What you are asked to do: Nothing but the text of the records belongs in your answer: repeat all of it exactly and leave out the images.

┌─ Record set

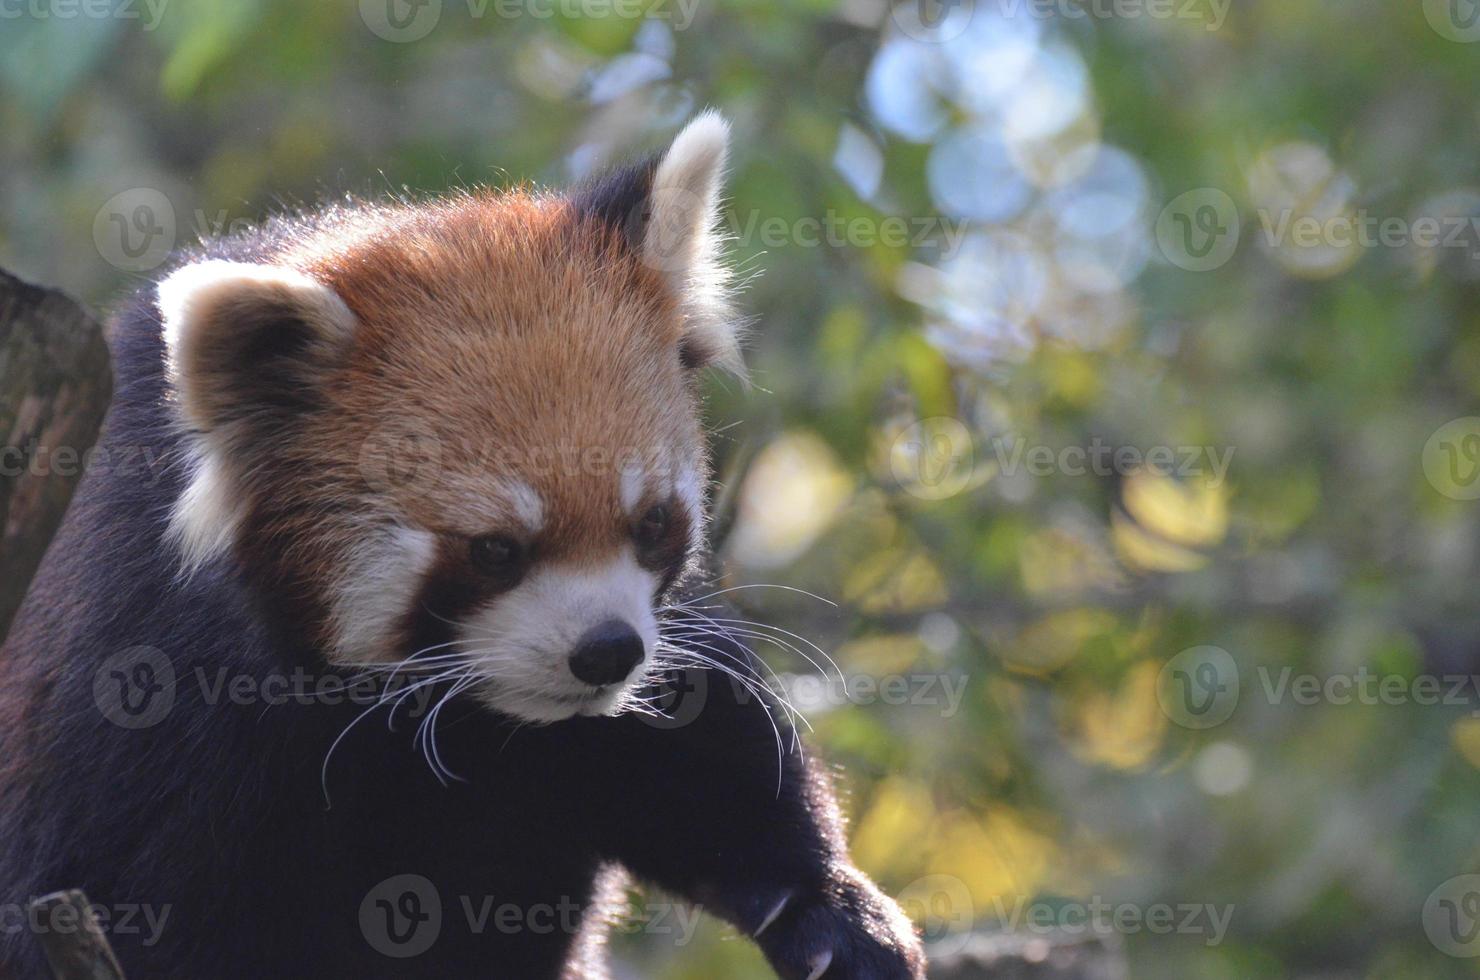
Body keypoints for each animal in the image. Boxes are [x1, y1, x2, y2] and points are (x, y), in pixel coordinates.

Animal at [0, 111, 923, 977]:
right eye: (495, 550)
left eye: (653, 522)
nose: (608, 652)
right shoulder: (140, 691)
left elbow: (707, 755)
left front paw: (830, 909)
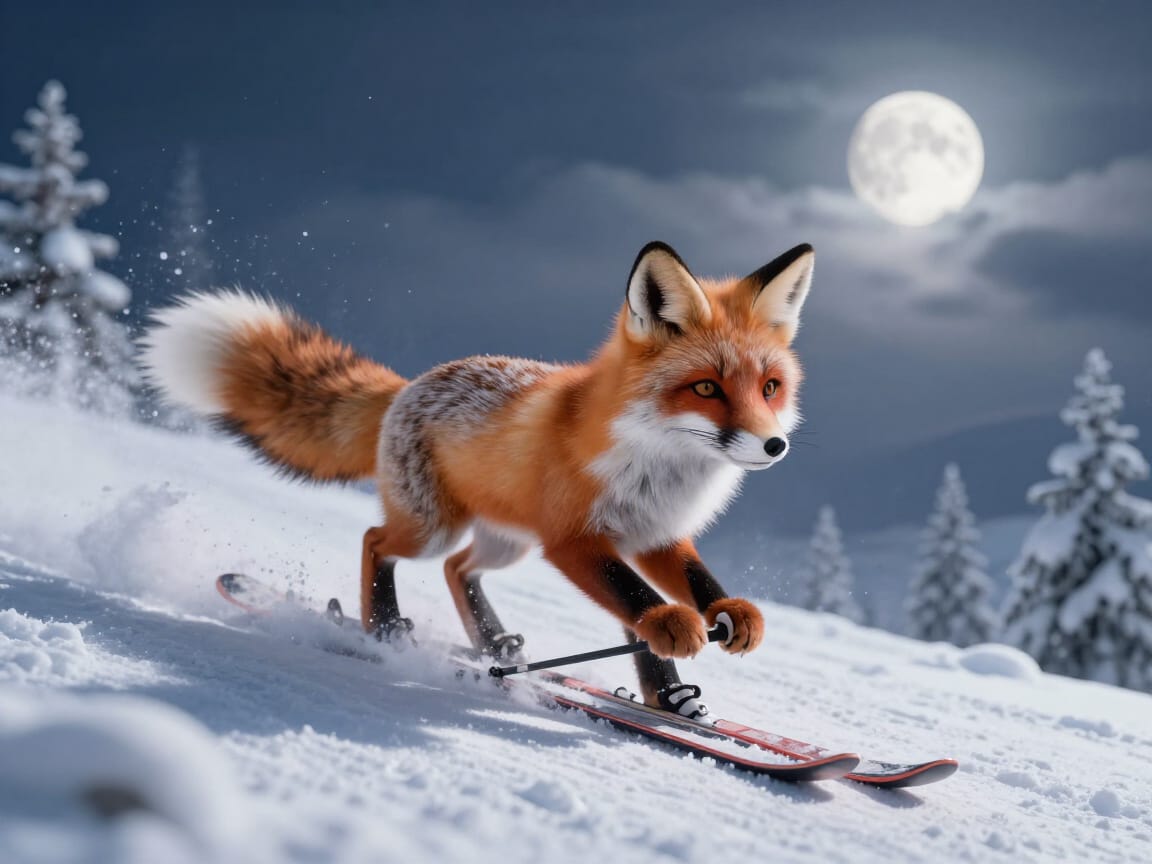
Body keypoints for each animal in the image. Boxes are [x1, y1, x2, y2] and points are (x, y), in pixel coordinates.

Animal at [140, 240, 815, 712]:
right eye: (705, 389)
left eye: (769, 387)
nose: (774, 444)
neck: (660, 466)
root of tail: (407, 385)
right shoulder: (575, 540)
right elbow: (637, 600)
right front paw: (675, 632)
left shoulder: (654, 536)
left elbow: (676, 595)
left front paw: (683, 686)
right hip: (435, 527)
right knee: (378, 542)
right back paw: (384, 630)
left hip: (504, 543)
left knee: (457, 569)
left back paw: (492, 648)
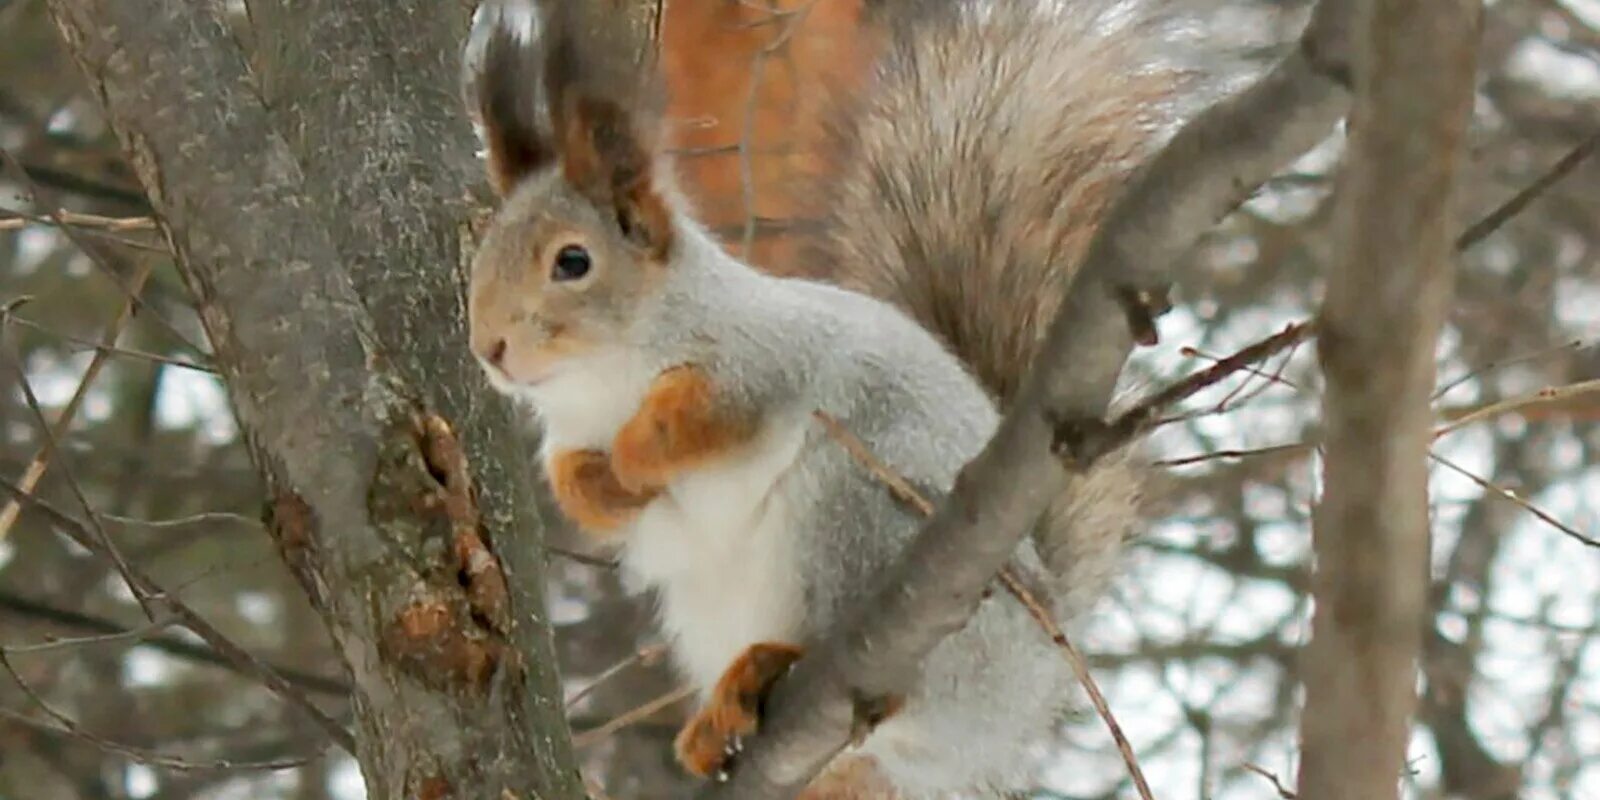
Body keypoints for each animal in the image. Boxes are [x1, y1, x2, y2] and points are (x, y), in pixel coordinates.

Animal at [460, 0, 1177, 796]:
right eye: (483, 249)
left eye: (573, 262)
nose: (488, 347)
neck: (601, 381)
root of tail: (1031, 696)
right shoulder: (566, 429)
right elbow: (571, 477)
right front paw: (602, 488)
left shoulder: (768, 358)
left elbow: (711, 416)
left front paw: (638, 453)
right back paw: (719, 724)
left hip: (857, 517)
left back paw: (774, 666)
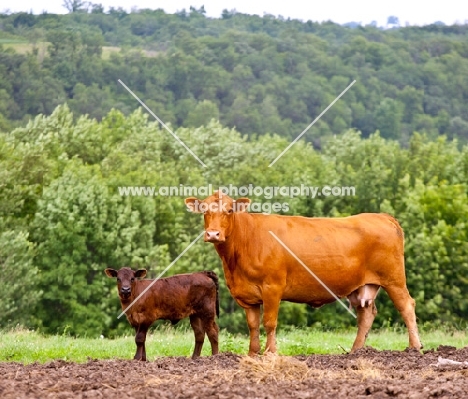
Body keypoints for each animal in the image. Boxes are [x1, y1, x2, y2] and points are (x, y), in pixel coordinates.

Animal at [185, 193, 422, 356]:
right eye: (204, 211)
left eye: (229, 211)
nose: (213, 234)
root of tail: (381, 216)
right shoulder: (246, 295)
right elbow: (253, 325)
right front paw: (252, 354)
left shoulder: (272, 287)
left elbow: (269, 322)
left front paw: (271, 353)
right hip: (360, 286)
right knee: (367, 314)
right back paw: (355, 351)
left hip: (394, 279)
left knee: (406, 306)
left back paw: (414, 348)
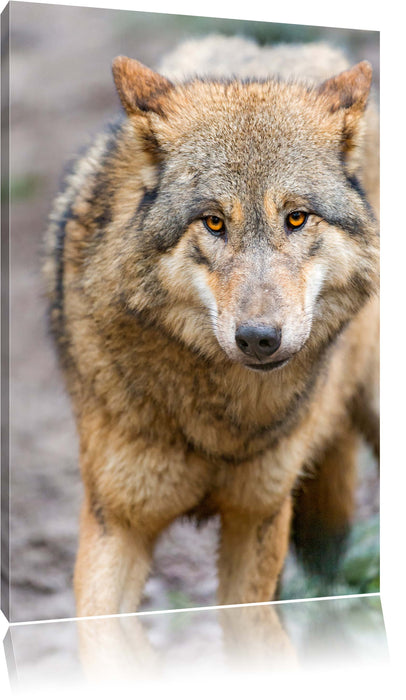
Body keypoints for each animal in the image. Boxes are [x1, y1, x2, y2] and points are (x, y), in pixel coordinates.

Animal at [43, 38, 379, 617]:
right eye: (214, 222)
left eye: (296, 218)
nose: (259, 338)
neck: (221, 427)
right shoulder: (116, 521)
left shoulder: (259, 516)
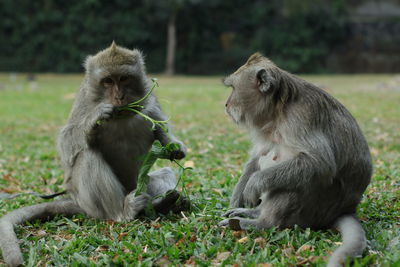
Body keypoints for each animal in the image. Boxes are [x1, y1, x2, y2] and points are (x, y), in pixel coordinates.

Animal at [0, 41, 188, 266]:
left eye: (123, 78)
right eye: (107, 81)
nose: (119, 97)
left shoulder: (150, 104)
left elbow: (161, 133)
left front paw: (173, 147)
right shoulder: (84, 102)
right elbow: (66, 142)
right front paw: (93, 121)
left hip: (140, 186)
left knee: (165, 173)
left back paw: (164, 204)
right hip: (93, 203)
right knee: (87, 158)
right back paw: (125, 212)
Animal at [219, 52, 372, 267]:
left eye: (233, 88)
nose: (226, 104)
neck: (278, 111)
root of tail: (346, 209)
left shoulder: (301, 117)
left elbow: (320, 164)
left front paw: (253, 184)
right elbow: (257, 156)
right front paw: (237, 198)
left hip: (316, 208)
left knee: (300, 181)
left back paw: (258, 223)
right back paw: (252, 213)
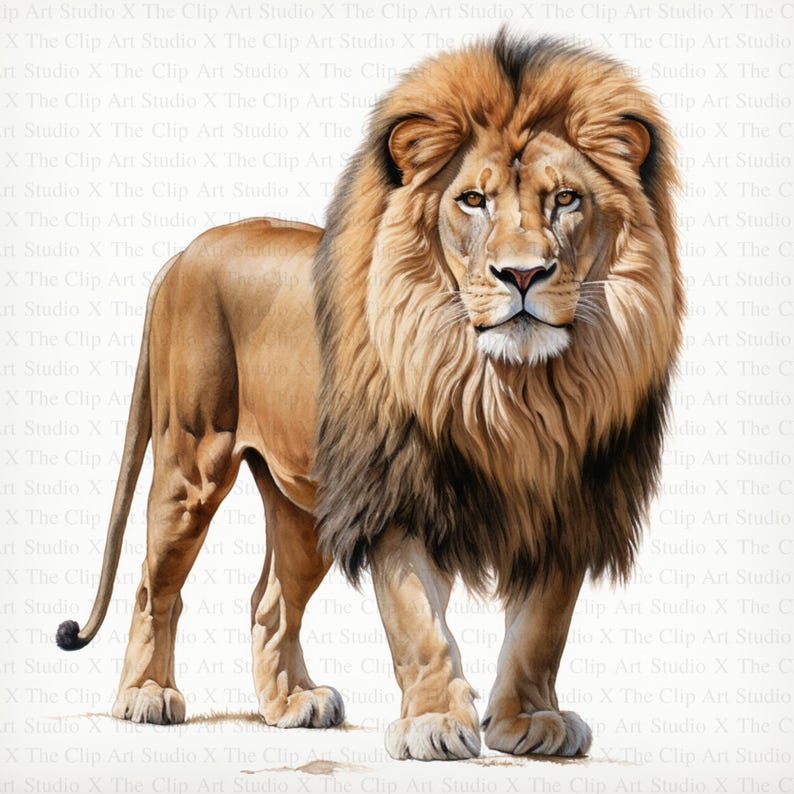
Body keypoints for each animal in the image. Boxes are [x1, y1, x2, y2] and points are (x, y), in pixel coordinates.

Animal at [56, 33, 682, 761]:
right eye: (473, 200)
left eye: (566, 199)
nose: (523, 274)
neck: (512, 390)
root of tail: (186, 251)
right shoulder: (396, 494)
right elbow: (417, 621)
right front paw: (435, 724)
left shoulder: (571, 502)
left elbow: (543, 627)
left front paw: (531, 721)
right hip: (192, 463)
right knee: (155, 585)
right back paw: (146, 695)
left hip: (305, 503)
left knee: (270, 601)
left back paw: (292, 704)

└─

Answer for this exercise:
Body keypoints for each animal in the image. Boxes are [x1, y1, x2, y2] and points are (x, y), in pixel coordinates.

Animal at [0, 111, 923, 977]:
right eye: (495, 550)
left eye: (653, 522)
nose: (608, 652)
right shoulder: (140, 691)
left elbow: (707, 755)
left front paw: (830, 909)
Body keypoints for each animal in the image. Boxes are [x1, y1, x2, y2] and points are (x, y), in pixel coordinates.

Animal at [140, 240, 815, 712]:
right eye: (705, 389)
left eye: (769, 387)
nose: (774, 444)
neck: (660, 466)
root of tail: (407, 385)
right shoulder: (575, 540)
right elbow: (637, 600)
right front paw: (675, 632)
left shoulder: (654, 536)
left elbow: (676, 595)
left front paw: (683, 686)
right hip: (435, 527)
right knee: (378, 542)
right back paw: (384, 630)
left hip: (504, 543)
left knee: (457, 569)
left back paw: (492, 648)
Body keypoints for each animal in the image. Boxes are [x1, y1, x2, y2] and points are (x, y), in pixel coordinates.

Animal at [460, 0, 1177, 796]:
right eye: (483, 249)
left eye: (573, 262)
nose: (488, 347)
neck: (601, 381)
root of tail: (1031, 696)
right shoulder: (566, 429)
right elbow: (571, 477)
right front paw: (602, 488)
left shoulder: (768, 358)
left elbow: (711, 416)
left front paw: (638, 453)
right back paw: (719, 724)
left hip: (857, 517)
left back paw: (774, 666)
Body keypoints for each animal in the image. Boxes are [x1, y1, x2, y2] and points are (x, y), in pixel coordinates.

Animal at [185, 193, 422, 356]:
right eye: (204, 211)
left eye: (229, 211)
nose: (213, 234)
root of tail: (381, 216)
right shoulder: (246, 295)
right elbow: (253, 325)
right front paw: (252, 354)
left shoulder: (272, 287)
left elbow: (269, 322)
left front paw: (271, 353)
right hip: (360, 286)
right knee: (367, 314)
right back paw: (355, 351)
left hip: (394, 279)
left knee: (406, 306)
left back paw: (414, 348)
Body keypoints for each animal in the image. Boxes are [x1, y1, x2, y2] and points are (x, y), in pixel coordinates.

Animal at [43, 38, 379, 617]:
right eye: (214, 222)
left eye: (296, 218)
nose: (259, 338)
neck: (221, 427)
right shoulder: (116, 521)
left shoulder: (259, 516)
Body keypoints for each animal in the image. Boxes are [x1, y1, x2, y2] and points are (x, y), in pixel coordinates.

Animal at [0, 41, 188, 266]:
left eye: (123, 78)
right eye: (107, 81)
nose: (119, 97)
left shoulder: (150, 104)
left elbow: (161, 133)
left front paw: (173, 147)
right shoulder: (84, 102)
right elbow: (66, 142)
right front paw: (93, 121)
left hip: (140, 186)
left knee: (165, 173)
left back paw: (164, 204)
right hip: (93, 203)
right knee: (87, 158)
right back paw: (125, 212)
Animal at [219, 52, 372, 267]:
left eye: (233, 88)
nose: (226, 104)
neck: (278, 111)
root of tail: (346, 209)
left shoulder: (301, 117)
left elbow: (320, 164)
left front paw: (253, 184)
right elbow: (257, 156)
right front paw: (237, 198)
left hip: (316, 208)
left knee: (300, 181)
left back paw: (258, 223)
right back paw: (252, 213)
Body keypoints for each animal in the image. Boxes are [x1, y1, x2, y2] and points are (x, y), in pixel coordinates.

Animal at [56, 33, 682, 761]:
right eye: (473, 200)
left eye: (566, 199)
nose: (523, 274)
neck: (512, 390)
root of tail: (186, 251)
right shoulder: (396, 494)
right elbow: (417, 621)
right front paw: (435, 724)
left shoulder: (571, 502)
left elbow: (543, 627)
left front paw: (531, 721)
right hip: (192, 463)
right knee: (155, 585)
right back paw: (146, 695)
left hip: (305, 503)
left knee: (270, 601)
left back paw: (292, 704)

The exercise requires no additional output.